*** Material shown

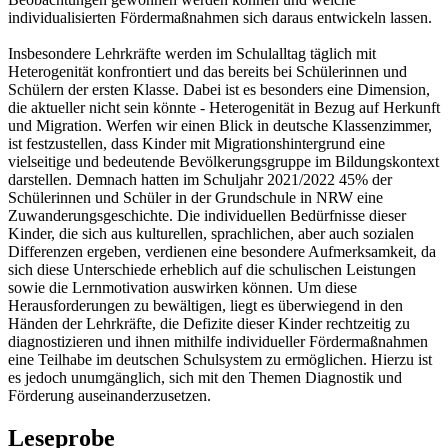
individualisierten Fördermaßnahmen sich daraus entwickeln lassen.
Insbesondere Lehrkräfte werden im Schulalltag täglich mit
Heterogenität konfrontiert und das bereits bei Schülerinnen und
Schülern der ersten Klasse. Dabei ist es besonders eine Dimension,
die aktueller nicht sein könnte - Heterogenität in Bezug auf Herkunft
und Migration. Werfen wir einen Blick in deutsche Klassenzimmer,
ist festzustellen, dass Kinder mit Migrationshintergrund eine
vielseitige und bedeutende Bevölkerungsgruppe im Bildungskontext
darstellen. Demnach hatten im Schuljahr 2021/2022 45% der
Schülerinnen und Schüler in der Grundschule in NRW eine
Zuwanderungsgeschichte. Die individuellen Bedürfnisse dieser
Kinder, die sich aus kulturellen, sprachlichen, aber auch sozialen
Differenzen ergeben, verdienen eine besondere Aufmerksamkeit, da
sich diese Unterschiede erheblich auf die schulischen Leistungen
sowie die Lernmotivation auswirken können. Um diese
Herausforderungen zu bewältigen, liegt es überwiegend in den
Händen der Lehrkräfte, die Defizite dieser Kinder rechtzeitig zu
diagnostizieren und ihnen mithilfe individueller Fördermaßnahmen
eine Teilhabe im deutschen Schulsystem zu ermöglichen. Hierzu ist
es jedoch unumgänglich, sich mit den Themen Diagnostik und
Förderung auseinanderzusetzen.
Leseprobe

******

## Exercise description
Keep both end lines and retype everything in the records above from the line containing "Heterogenität konfrontiert und" through the line containing "und Migration. Werfen", exactly, with nothing else.

## Answer space
Heterogenität konfrontiert und das bereits bei Schülerinnen und
Schülern der ersten Klasse. Dabei ist es besonders eine Dimension,
die aktueller nicht sein könnte - Heterogenität in Bezug auf Herkunft
und Migration. Werfen wir einen Blick in deutsche Klassenzimmer,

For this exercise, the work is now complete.